While most people are transfixed on the horrific crimes of Louise and David Turpin, one person couldn’t stop thinking about Jennifer Turpin, one of the tortured daughters of the appallingly abusive parents. Taha Muntajibuddin was a third-grade classmate of Jennifer in Texas, and he took to Facebook on Jan. 24 to share her story, and a message about kindness.

“Jennifer Turpin was the one girl at Meadowcreek Elementary that nobody wanted to be caught talking to,” he began. Taha, now a pediatric doctor, described Jennifer as the “cootie kid” of their grade, and “a frail girl, had pin-straight hair with bangs, and often wore the same purple outfit.” He went on to describe her clothes as looking like “they had been dragged through mud, which she would also smell like on most days.

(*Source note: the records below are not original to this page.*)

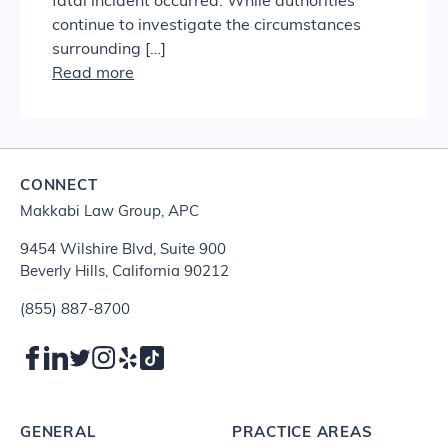
fatal incident occurred. While authorities
continue to investigate the circumstances
surrounding […]
Read more
CONNECT
Makkabi Law Group, APC
9454 Wilshire Blvd, Suite 900
Beverly Hills, California 90212
(855) 887-8700
GENERAL
PRACTICE AREAS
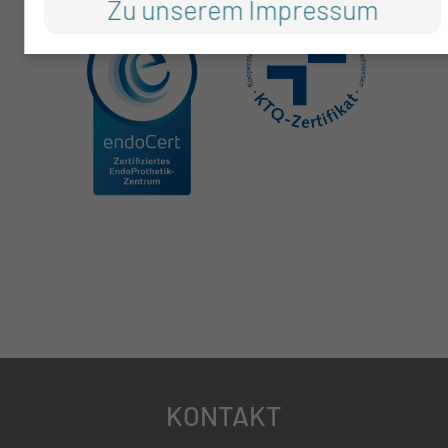
Zu unserem Impressum
KONTAKT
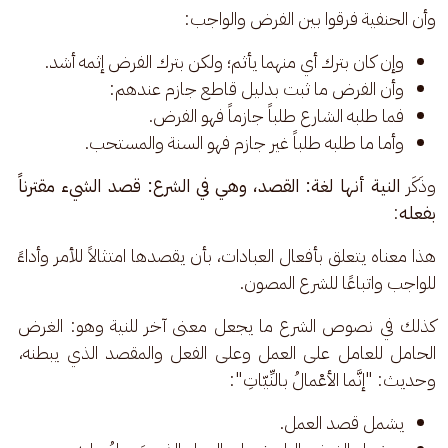
وأن الحنفية فرقوا بين الفرض والواجب: 
وإن كان بترك أي منهما يأثم؛ ولكن بترك الفرض إثمه أشد.
وأن الفرض ما ثبت بدليل قاطع جازم عندهم:
فما طلبه الشارع طلباً جازماً فهو الفرض.
وأما ما طلبه طلباً غير جازم فهو السنة والمستحب.
وذَكَر
 النية أنها لغة: القصد، وهي في الشرع: قصد الشيء مقترناً 
بفعله
: 
هذا معناه يتعلق بأفعال العبادات، بأن يقصدها امتثالاً للأمر وأداءً 
للواجب واتباعًا للشرع المصون. 
كذلك في نصوص الشرع ما يجعل معنى آخر للنية وهو: الغرض 
الحامل للعامل على العمل وعلى الفعل والمقصد الذي يبطنه، 
وحديث: "إنَّما الأعْمالُ بالنِّيّاتِ": 
يشمل قصد العمل.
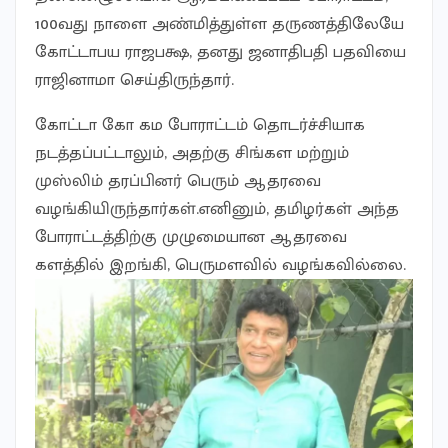
100வது நாளை அண்மித்துள்ள தருணத்திலேயே
கோட்டாபய ராஜபக்ஷ, தனது ஜனாதிபதி பதவியை
ராஜினாமா செய்திருந்தார்.
கோட்டா கோ கம போராட்டம் தொடர்ச்சியாக
நடத்தப்பட்டாலும், அதற்கு சிங்கள மற்றும்
முஸ்லிம் தரப்பினர் பெரும் ஆதரவை
வழங்கியிருந்தார்கள்.எனினும், தமிழர்கள் அந்த
போராட்டத்திற்கு முழுமையான ஆதரவை
களத்தில் இறங்கி, பெருமளவில் வழங்கவில்லை.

I distinctly remember my entire third grade class scoffing at her one day because our teacher had asked her to discard a scrunchy she had used to tie her hair out of a discarded tin foil wrapper from an old Hershey’s bar.”

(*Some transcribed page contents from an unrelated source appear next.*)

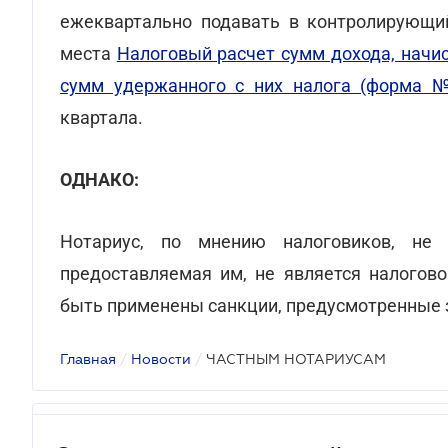
ежеквартально подавать в контролирующий
места
Налоговый расчет сумм дохода, начис
сумм удержанного с них налога (форма 
квартала.
ОДНАКО:
Нотариус, по мнению налоговиков, не 
предоставляемая им, не является налогово
быть применены санкции, предусмотренные з
Главная
/
Новости
/
ЧАСТНЫМ НОТАРИУСАМ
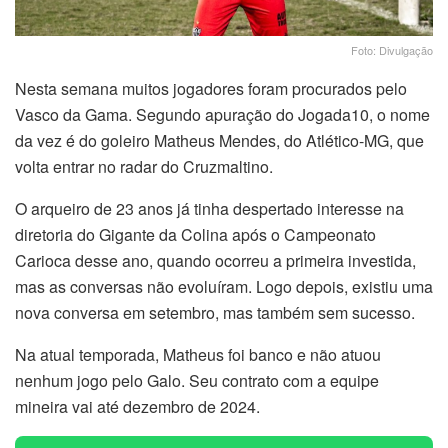
Foto: Divulgação
Nesta semana muitos jogadores foram procurados pelo
Vasco da Gama. Segundo apuração do Jogada10, o nome
da vez é do goleiro Matheus Mendes, do Atlético-MG, que
volta entrar no radar do Cruzmaltino.
O arqueiro de 23 anos já tinha despertado interesse na
diretoria do Gigante da Colina após o Campeonato
Carioca desse ano, quando ocorreu a primeira investida,
mas as conversas não evoluíram. Logo depois, existiu uma
nova conversa em setembro, mas também sem sucesso.
Na atual temporada, Matheus foi banco e não atuou
nenhum jogo pelo Galo. Seu contrato com a equipe
mineira vai até dezembro de 2024.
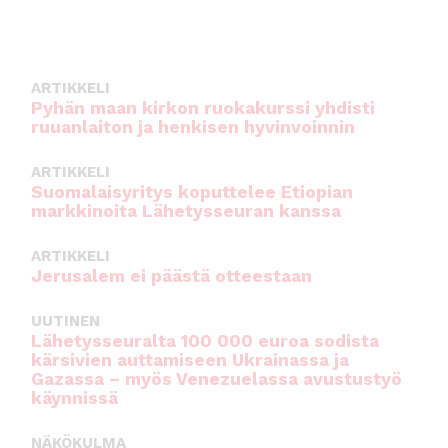
e
te
l
ts
b
r
A
o
p
ARTIKKELI
o
p
Pyhän maan kirkon ruokakurssi yhdisti
ruuanlaiton ja henkisen hyvinvoinnin
k
ARTIKKELI
Suomalaisyritys koputtelee Etiopian
markkinoita Lähetysseuran kanssa
ARTIKKELI
Jerusalem ei päästä otteestaan
UUTINEN
Lähetysseuralta 100 000 euroa sodista
kärsivien auttamiseen Ukrainassa ja
Gazassa – myös Venezuelassa avustustyö
käynnissä
NÄKÖKULMA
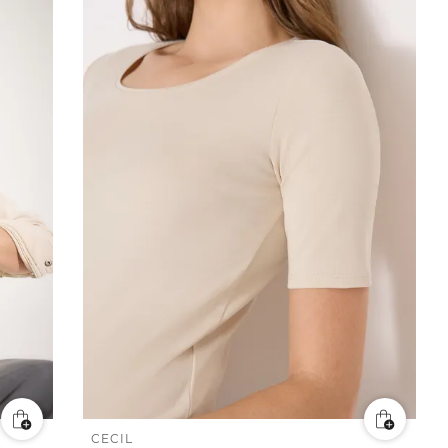
CECIL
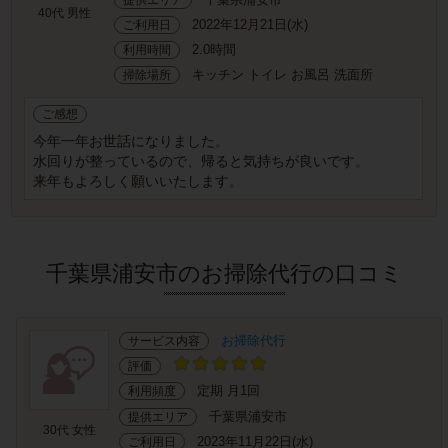
40代 男性
2022年12月21日(水)
ご利用日
2.0時間
利用時間
キッチン トイレ お風呂 洗面所
掃除場所
ご感想
今年一年お世話になりました。
水回りが整っているので、帰ると気持ちが良いです。
来年もよろしく願いいたします。
千葉県浦安市のお掃除代行の口コミ
お掃除代行
サービス内容
評価
定期 月1回
利用頻度
千葉県浦安市
提供エリア
30代 女性
2023年11月22日(水)
ご利用日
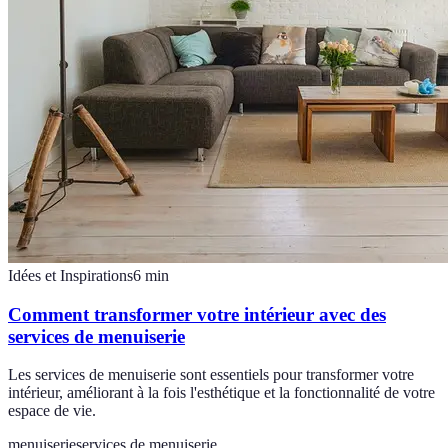
Idées et Inspirations
6
min
Comment transformer votre intérieur avec des
services de menuiserie
Les services de menuiserie sont essentiels pour transformer votre
intérieur, améliorant à la fois l'esthétique et la fonctionnalité de votre
espace de vie.
menuiserie
services de menuiserie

Instead of feeling for Jennifer, the kids mocked her. Taha says she moved away after third grade (apparently to the home they were eventually rescued from in Perris, CA) and they forgot about her. That is, until he learned that she had been found living as a prisoner in her parents’ home, chained to her bed, malnourished, and forced to live in her own filth. Taha had looked for her on social media, and upon finding nothing, hoped she’d had a brighter future. “I also thought somewhere, somehow, Jennifer was probably living her best life, showing up all of us gawky third graders in Mrs. Llano’s class how far she’d come.”

Taha revealed he was overwhlemed by guilt when he found out her true fate. “Of course, none of us are responsible for the events that ensued, but you can’t help but feel rotten when the classmate your peers made fun of for ‘smelling like poop’ quite literally had to sit in her own waste because she was chained to her bed,” he wrote. “It is nothing but sobering to know that the person who sat across from you at the lunch table went home to squalor and filth while you went home to a warm meal and a bedtime story.”

david louise turpin, lapd

David and Louise Turpins’ mugshots.

“The resounding lesson here is a simple one, something that we’re taught from the very beginning: be nice,” he continued. “Teach your children to be nice. If you see someone that’s isolated, befriend them. If you see someone that’s marginalized, befriend them. If you see someone that’s different, befriend them. We can never completely put ourselves in others’ shoes nor can we completely understand the circumstances that one is brought up in, but a simple act of kindness and acceptance may be the ray of hope that that person needs. Befriend the Jennifer Turpins of the world.” Taha now hopes that Jennifer will have the chance to live a normal life, and so do we.